Quickstart from the project root:
uv venv --python 3.13
uv sync; pre-commit install
uv pip install -e .
cp config.yaml.sample config.yaml # And fill in credentials
tensile # show help
Instrument an agent for trajectory logging¶
Use TrajectoryLogger as the transport for an httpx client, then pass that client into your OpenAI-compatible agent. Trajectories are written to <trajectory_dir>/<subdir> (with trajectory_dir in config.yaml).
from tensile.logging import TrajectoryLogger
http_client = httpx.AsyncClient(
transport=TrajectoryLogger(
httpx.AsyncHTTPTransport(),
trajectory_subdir=<subdir> | None
)
)
client = AsyncOpenAI(
api_key=api_key,
base_url=f"{endpoint_url}/v1",
http_client=http_client,
)
Analyze trajectories and evaluate testable moments¶
Run the analysis pipeline (outputs to analysis_output/ by default):
tensile analyze <trajectory_file>
To run testable moments manually (for example, 10 times):
tensile test <moment_path> -n 10
Replay trajectories¶
Replay steps in a trajectory to collect new LLM responses, spot flukes, or compare behavior after system prompt changes. Omit output_path to write to <trajectory_file>.replay.jsonl.
tensile replay <trajectory_file> [output_path]
tensile replay <trajectory_file> --num-replays 5
tensile replay <trajectory_file> --num-replays 3 --max-concurrency 10
tensile replay <trajectory_file> --num-replays 3 --system-prompt-path <system_prompt_path_txt>
# Examples
tensile replay <trajectory_file>
tensile replay <trajectory_file> -n 5
tensile replay <trajectory_file> output/replay.jsonl -n 3
Configuration¶
DataRobot LLM gateway¶
Add the following to your config.yaml to use the DataRobot LLM gateway:
# config.yaml
llm:
name: "<model_name>" # e.g., vertex_ai/gemini-3-pro-preview
api_base: "<llm_gateway_url>"
api_key: "<your_api_token>"
Clustering¶
Clustering app¶
Start the Dash app to explore and cluster analysis outputs in the browser. It requires the dev dependency group; with uv, run:
task dev-env
task apps:clustering
Clustering-based hint injection¶
Use ClusteringHintInjector with analysis_dirs and trajectories_dirs pointing at your Tensile outputs and a report store (InMemoryReportStore or FileSystemReportStore). Example:
from pathlib import Path
import httpx
from openai import AsyncOpenAI
from tensile.logging.hint_injector import (
ClusteringHintConfig,
ClusteringHintInjector,
InMemoryReportStore,
SentenceTransformersEmbeddingBackend,
)
base_transport = httpx.AsyncHTTPTransport()

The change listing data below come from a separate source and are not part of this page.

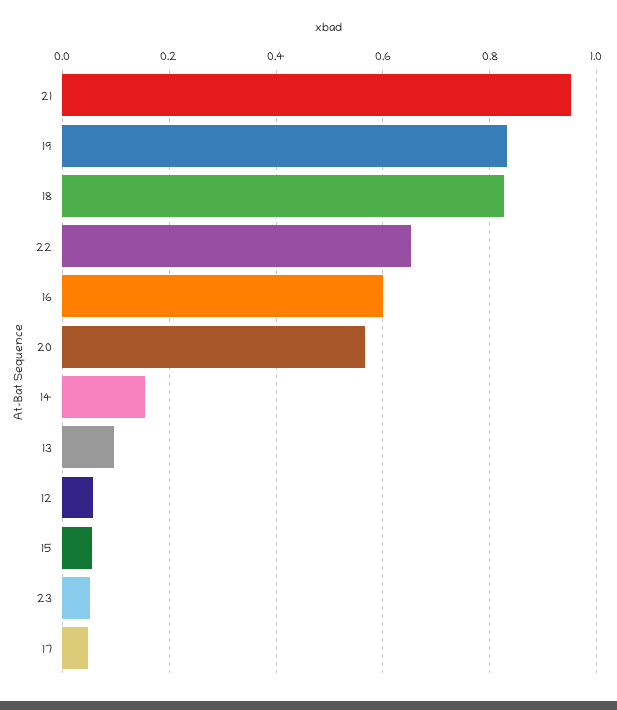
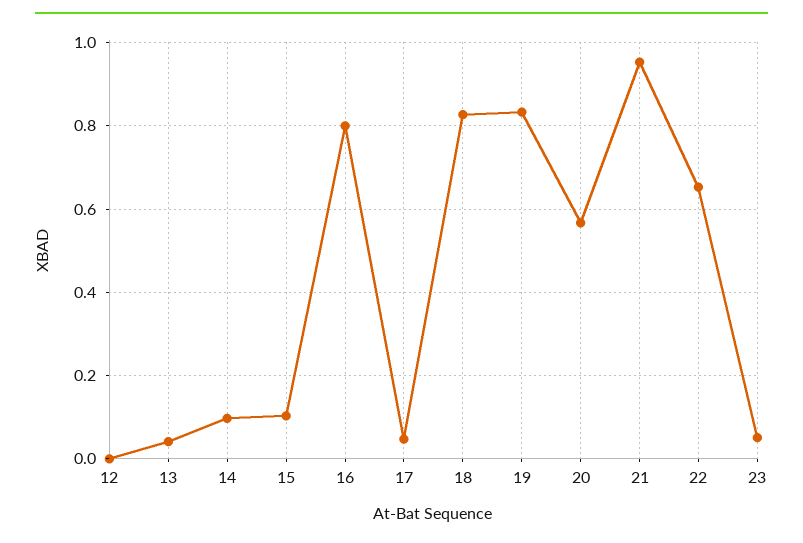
  {
    "21": 0.96,
    "19": 0.84,
    "18": 0.82,
    "22": 0.66,
-   "16": 0.6,
+   "16": 0.8,
    "20": 0.56,
-   "14": 0.16,
+   "14": 0.1,
-   "13": 0.1,
+   "13": 0.04,
-   "12": 0.06,
+   "12": 0,
-   "15": 0.06,
+   "15": 0.1,
    "23": 0.06,
    "17": 0.04
  }

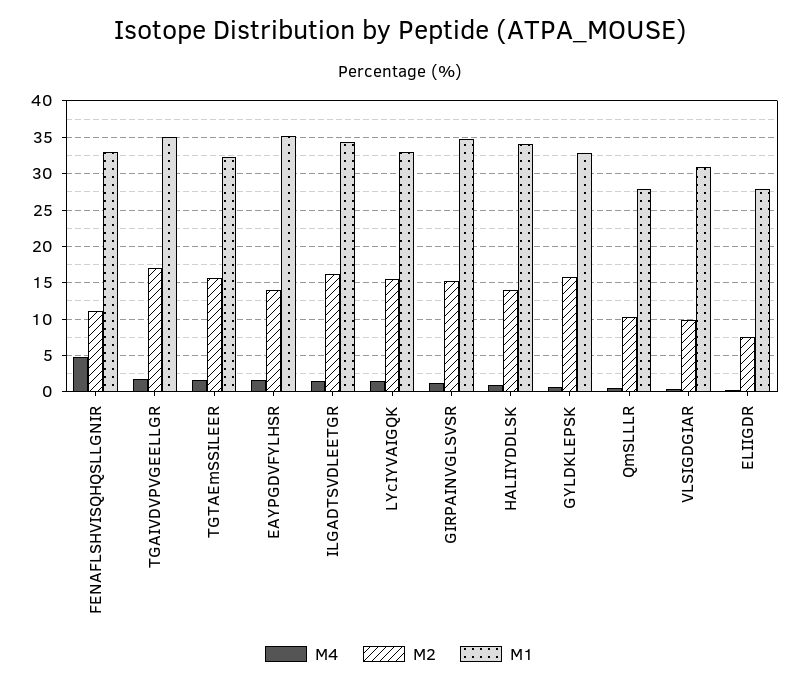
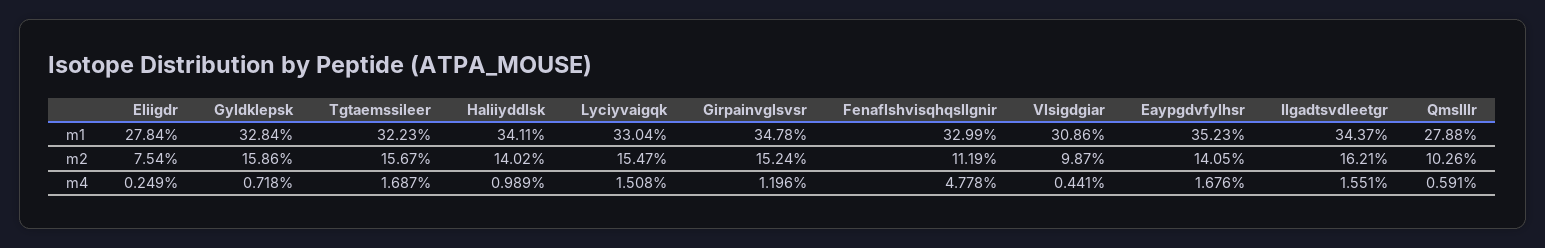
  {
    "M4": {
      "FENAFLSHVISQHQSLLGNIR": 4.778,
-     "TGAIVDVPVGEELLGR": 2,
      "TGTAEmSSILEER": 1.687,
      "EAYPGDVFYLHSR": 1.676,
      "ILGADTSVDLEETGR": 1.551,
      "LYcIYVAIGQK": 1.508,
      "GIRPAINVGLSVSR": 1.196,
      "HALIIYDDLSK": 0.989,
      "GYLDKLEPSK": 0.718,
      "QmSLLLR": 0.591,
      "VLSIGDGIAR": 0.441,
      "ELIIGDR": 0.249
    },
    "M2": {
      "FENAFLSHVISQHQSLLGNIR": 11.19,
-     "TGAIVDVPVGEELLGR": 17,
      "TGTAEmSSILEER": 15.67,
      "EAYPGDVFYLHSR": 14.05,
      "ILGADTSVDLEETGR": 16.21,
      "LYcIYVAIGQK": 15.47,
      "GIRPAINVGLSVSR": 15.24,
      "HALIIYDDLSK": 14.02,
      "GYLDKLEPSK": 15.86,
      "QmSLLLR": 10.26,
      "VLSIGDGIAR": 9.87,
      "ELIIGDR": 7.54
    },
    "M1": {
      "FENAFLSHVISQHQSLLGNIR": 32.99,
-     "TGAIVDVPVGEELLGR": 35,
      "TGTAEmSSILEER": 32.23,
      "EAYPGDVFYLHSR": 35.23,
      "ILGADTSVDLEETGR": 34.37,
      "LYcIYVAIGQK": 33.04,
      "GIRPAINVGLSVSR": 34.78,
      "HALIIYDDLSK": 34.11,
      "GYLDKLEPSK": 32.84,
      "QmSLLLR": 27.88,
      "VLSIGDGIAR": 30.86,
      "ELIIGDR": 27.84
    }
  }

embedding_backend = SentenceTransformersEmbeddingBackend(
model_name="<embedding_model_name>",
)
report_store = InMemoryReportStore()
config = ClusteringHintConfig(
analysis_dirs=[Path("analysis_output")],
trajectories_dirs=[Path("trajectories")],
)
hinting_transport = ClusteringHintInjector(
base_transport,
embedding_backend=embedding_backend,
report_store=report_store,
config=config,
)
http_client = httpx.AsyncClient(transport=hinting_transport)
client = AsyncOpenAI(
api_key=api_key,
base_url=f"{endpoint_url}/v1",
http_client=http_client,
)
Trajectory Analyzer workflow¶
- Instrument the agent with
ProgrammaticHintInjectorandTrajectoryLogger:
from tensile.logging import TrajectoryLogger
from tensile.logging.hint_injector.programmatic_hint_injector import ProgrammaticHintInjector
http_client = httpx.AsyncClient(
transport=ProgrammaticHintInjector(
wrapped=TrajectoryLogger(
wrapped=httpx.AsyncHTTPTransport(),
trajectory_subdir=<subdir>,
),
hint_file_path=None,
)
)
# It's recommended to start with hint_file_path=None until a hint file is generated by the analyzer
- Run the agent to produce a trajectory.
- Run
tensile analyze <trajectory_path>. When analysis finishes, copy the generatedhints.json, updated system prompt, and/or updated tool definitions back into your agent. - Set
hint_file_pathto the path of thehints.jsonfile and run the agent again to produce a new trajectory. - Run
tensile analyze <new_traj_path> --hints-file <path_to_hints.json>to re-analyze with the new hints. - Repeat until behavior converges.